**TASK REQUIREMENTS**
Whenever a line in the entries includes the word "like", copy that line out.

**SOURCE MATERIAL**

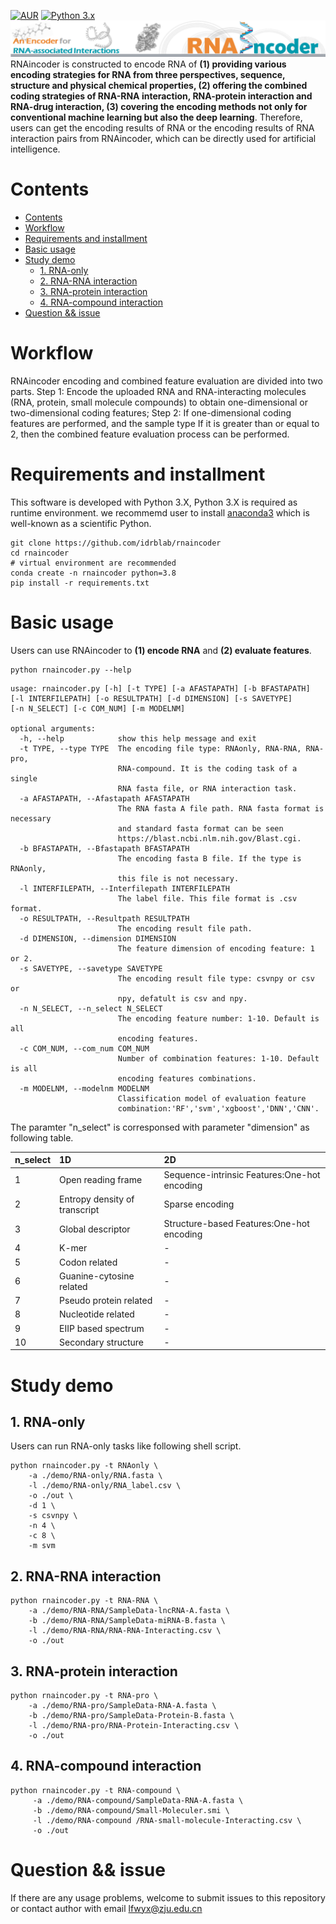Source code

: [![AUR](https://img.shields.io/badge/license-GPL%203.0-blue.svg)](https://gitee.com/yunxia-wang/rnaincoder/blob/main/LICENSE)
[![Python 3.x](https://img.shields.io/badge/Python-3.X-green.svg)](https://www.python.org/)
[![RNAincoder](fig/RNAincoder-Title.png)](http://idrblab.org/rnaincoder/)
RNAincoder is constructed to encode RNA of **(1) providing various encoding strategies for RNA from three perspectives, sequence, structure and physical chemical properties, (2) offering the combined coding strategies of RNA-RNA interaction, RNA-protein interaction and RNA-drug interaction, (3) covering the encoding methods not only for conventional machine learning but also the deep learning**. Therefore, users can get the encoding results of RNA or the encoding results of RNA interaction pairs from RNAincoder, which can be directly used for artificial intelligence.

# Contents
- [Contents](#contents)
- [Workflow](#workflow)
- [Requirements and installment](#requirements-and-installment)
- [Basic usage](#basic-usage)
- [Study demo](#study-demo)
  - [1. RNA-only](#1-rna-only)
  - [2. RNA-RNA interaction](#2-rna-rna-interaction)
  - [3. RNA-protein interaction](#3-rna-protein-interaction)
  - [4. RNA-compound interaction](#4-rna-compound-interaction)
- [Question && issue](#question--issue)

# Workflow
RNAincoder encoding and combined feature evaluation are divided into two parts. Step 1: Encode the uploaded RNA and RNA-interacting molecules (RNA, protein, small molecule compounds) to obtain one-dimensional or two-dimensional coding features; Step 2: If one-dimensional coding features are performed, and the sample type If it is greater than or equal to 2, then the combined feature evaluation process can be performed. 

# Requirements and installment
This software is developed with Python 3.X, Python 3.X is required as runtime environment. we recommemd user to install [anaconda3](https://www.anaconda.com/) which is well-known as a scientific Python.

```shell
git clone https://github.com/idrblab/rnaincoder
cd rnaincoder
# virtual environment are recommended
conda create -n rnaincoder python=3.8
pip install -r requirements.txt
```
# Basic usage
Users can use RNAincoder to **(1) encode RNA** and **(2) evaluate features**.
```shell
python rnaincoder.py --help
```
```
usage: rnaincoder.py [-h] [-t TYPE] [-a AFASTAPATH] [-b BFASTAPATH] 
[-l INTERFILEPATH] [-o RESULTPATH] [-d DIMENSION] [-s SAVETYPE] 
[-n N_SELECT] [-c COM_NUM] [-m MODELNM]

optional arguments:
  -h, --help            show this help message and exit
  -t TYPE, --type TYPE  The encoding file type: RNAonly, RNA-RNA, RNA-pro, 
                        RNA-compound. It is the coding task of a single 
                        RNA fasta file, or RNA interaction task.    
  -a AFASTAPATH, --Afastapath AFASTAPATH
                        The RNA fasta A file path. RNA fasta format is necessary 
                        and standard fasta format can be seen
                        https://blast.ncbi.nlm.nih.gov/Blast.cgi.
  -b BFASTAPATH, --Bfastapath BFASTAPATH
                        The encoding fasta B file. If the type is RNAonly, 
                        this file is not necessary.
  -l INTERFILEPATH, --Interfilepath INTERFILEPATH
                        The label file. This file format is .csv format.
  -o RESULTPATH, --Resultpath RESULTPATH
                        The encoding result file path.
  -d DIMENSION, --dimension DIMENSION
                        The feature dimension of encoding feature: 1 or 2.
  -s SAVETYPE, --savetype SAVETYPE
                        The encoding result file type: csvnpy or csv or 
                        npy, defatult is csv and npy.
  -n N_SELECT, --n_select N_SELECT
                        The encoding feature number: 1-10. Default is all 
                        encoding features.
  -c COM_NUM, --com_num COM_NUM
                        Number of combination features: 1-10. Default is all 
                        encoding features combinations.
  -m MODELNM, --modelnm MODELNM
                        Classification model of evaluation feature 
                        combination:'RF','svm','xgboost','DNN','CNN'.
```

The paramter "n_select" is corresponsed with parameter "dimension" as following table.

|n_select|1D                           |2D                                          |
|:-------|:----------------------------|:-------------------------------------------|
|1       |Open reading frame           |Sequence-intrinsic Features:One-hot encoding|
|2       |Entropy density of transcript|Sparse encoding                             |
|3       |Global descriptor            |Structure-based Features:One-hot encoding   |
|4       |K-mer                        |-                                           |
|5       |Codon related                |-                                           |
|6       |Guanine-cytosine related     |-                                           |
|7       |Pseudo protein related       |-                                           |
|8       |Nucleotide related           |-                                           |
|9       |EIIP based spectrum          |-                                           |
|10      |Secondary structure          |-                                           |




# Study demo
## 1. RNA-only
Users can run RNA-only tasks like following shell script.
```shell
python rnaincoder.py -t RNAonly \
    -a ./demo/RNA-only/RNA.fasta \
    -l ./demo/RNA-only/RNA_label.csv \
    -o ./out \
    -d 1 \
    -s csvnpy \
    -n 4 \
    -c 8 \
    -m svm
```

## 2. RNA-RNA interaction
```shell
python rnaincoder.py -t RNA-RNA \
    -a ./demo/RNA-RNA/SampleData-lncRNA-A.fasta \
    -b ./demo/RNA-RNA/SampleData-miRNA-B.fasta \
    -l ./demo/RNA-RNA/RNA-RNA-Interacting.csv \
    -o ./out
```

## 3. RNA-protein interaction
```shell
python rnaincoder.py -t RNA-pro \
    -a ./demo/RNA-pro/SampleData-RNA-A.fasta \
    -b ./demo/RNA-pro/SampleData-Protein-B.fasta \
    -l ./demo/RNA-pro/RNA-Protein-Interacting.csv \
    -o ./out
```

## 4. RNA-compound interaction
```shell
python rnaincoder.py -t RNA-compound \
     -a ./demo/RNA-compound/SampleData-RNA-A.fasta \
     -b ./demo/RNA-compound/Small-Moleculer.smi \
     -l ./demo/RNA-compound /RNA-small-molecule-Interacting.csv \
     -o ./out
```

# Question && issue
If there are any usage problems, welcome to submit issues to this repository or contact author with email lfwyx@zju.edu.cn
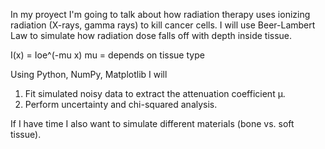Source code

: In my proyect I'm going to talk about how radiation therapy uses ionizing radiation (X-rays, gamma rays) to kill cancer cells. I will use Beer-Lambert Law to simulate how radiation dose falls off with depth inside tissue.

I(x) = Ioe^(-mu x)
mu = depends on tissue type
 
Using Python, NumPy, Matplotlib I will
1. Fit simulated noisy data to extract the attenuation coefficient μ.
2. Perform uncertainty and chi-squared analysis.

If I have time I also want to simulate different materials (bone vs. soft tissue).
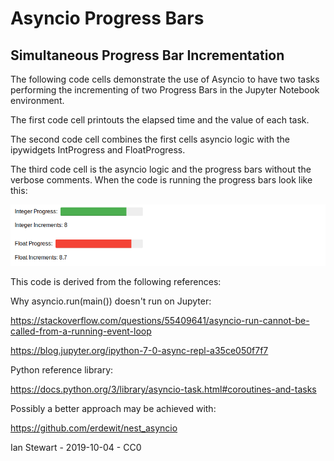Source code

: # Asyncio Progress Bars

## Simultaneous Progress Bar Incrementation

The following code cells demonstrate the use of Asyncio to have two tasks performing the incrementing of two Progress Bars in the Jupyter Notebook environment.

The first code cell printouts the elapsed time and the value of each task.

The second code cell combines the first cells asyncio logic with the ipywidgets IntProgress and FloatProgress.

The third code cell is the asyncio logic and the progress bars without the verbose comments. When the code is running the progress bars look like this:

![Integer and Float Progress Bars](progress_bars.png)

This code is derived from the following references:

Why asyncio.run(main()) doesn't run on Jupyter:

https://stackoverflow.com/questions/55409641/asyncio-run-cannot-be-called-from-a-running-event-loop

https://blog.jupyter.org/ipython-7-0-async-repl-a35ce050f7f7

Python reference library:

https://docs.python.org/3/library/asyncio-task.html#coroutines-and-tasks

Possibly a better approach may be achieved with:

https://github.com/erdewit/nest_asyncio


Ian Stewart - 2019-10-04 - CC0
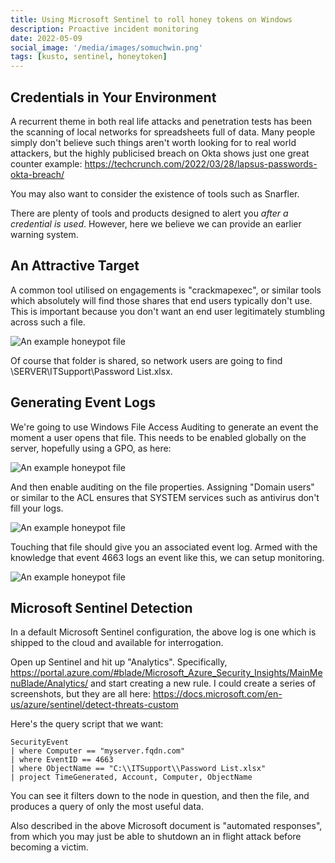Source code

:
 ```yaml
---
title: Using Microsoft Sentinel to roll honey tokens on Windows
description: Proactive incident monitoring
date: 2022-05-09
social_image: '/media/images/somuchwin.png'
tags: [kusto, sentinel, honeytoken]
---
```

## Credentials in Your Environment

A recurrent theme in both real life attacks and penetration tests has been the scanning of local networks for spreadsheets full of data. Many people simply don't believe such things aren't worth looking for to real world attackers, but the highly publicised breach on Okta shows just one great counter example: https://techcrunch.com/2022/03/28/lapsus-passwords-okta-breach/

You may also want to consider the existence of tools such as Snarfler.

There are plenty of tools and products designed to alert you *after a credential is used*. However, here we believe we can provide an earlier warning system.

## An Attractive Target

A common tool utilised on engagements is "crackmapexec", or similar tools which absolutely will find those shares that end users typically don't use. This is important because you don't want an end user legitimately stumbling across such a file.

![An example honeypot file](/media/images/honeytoken/honeytoken1.jpg)

Of course that folder is shared, so network users are going to find \\SERVER\ITSupport\Password List.xlsx.

## Generating Event Logs

We're going to use Windows File Access Auditing to generate an event the moment a user opens that file. This needs to be enabled globally on the server, hopefully using a GPO, as here:

![An example honeypot file](/media/images/honeytoken/honeytoken2.jpg)

And then enable auditing on the file properties. Assigning "Domain users" or similar to the ACL ensures that SYSTEM services such as antivirus don't fill your logs.

![An example honeypot file](/media/images/honeytoken/honeytoken3.jpg)

Touching that file should give you an associated event log. Armed with the knowledge that event 4663 logs an event like this, we can setup monitoring.

![An example honeypot file](/media/images/honeytoken/honeytoken4.jpg)

## Microsoft Sentinel Detection

In a default Microsoft Sentinel configuration, the above log is one which is shipped to the cloud and available for interrogation.

Open up Sentinel and hit up "Analytics". Specifically, https://portal.azure.com/#blade/Microsoft_Azure_Security_Insights/MainMenuBlade/Analytics/ and start creating a new rule. I could create a series of screenshots, but they are all here: https://docs.microsoft.com/en-us/azure/sentinel/detect-threats-custom

Here's the query script that we want:
```kusto
SecurityEvent
| where Computer == "myserver.fqdn.com"
| where EventID == 4663
| where ObjectName == "C:\\ITSupport\\Password List.xlsx"
| project TimeGenerated, Account, Computer, ObjectName
```

You can see it filters down to the node in question, and then the file, and produces a query of only the most useful data.

Also described in the above Microsoft document is "automated responses", from which you may just be able to shutdown an in flight attack before becoming a victim.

**WRITTEN RESPONSE**
Users can run RNA-only tasks like following shell script.
The third code cell is the asyncio logic and the progress bars without the verbose comments. When the code is running the progress bars look like this:
Touching that file should give you an associated event log. Armed with the knowledge that event 4663 logs an event like this, we can setup monitoring.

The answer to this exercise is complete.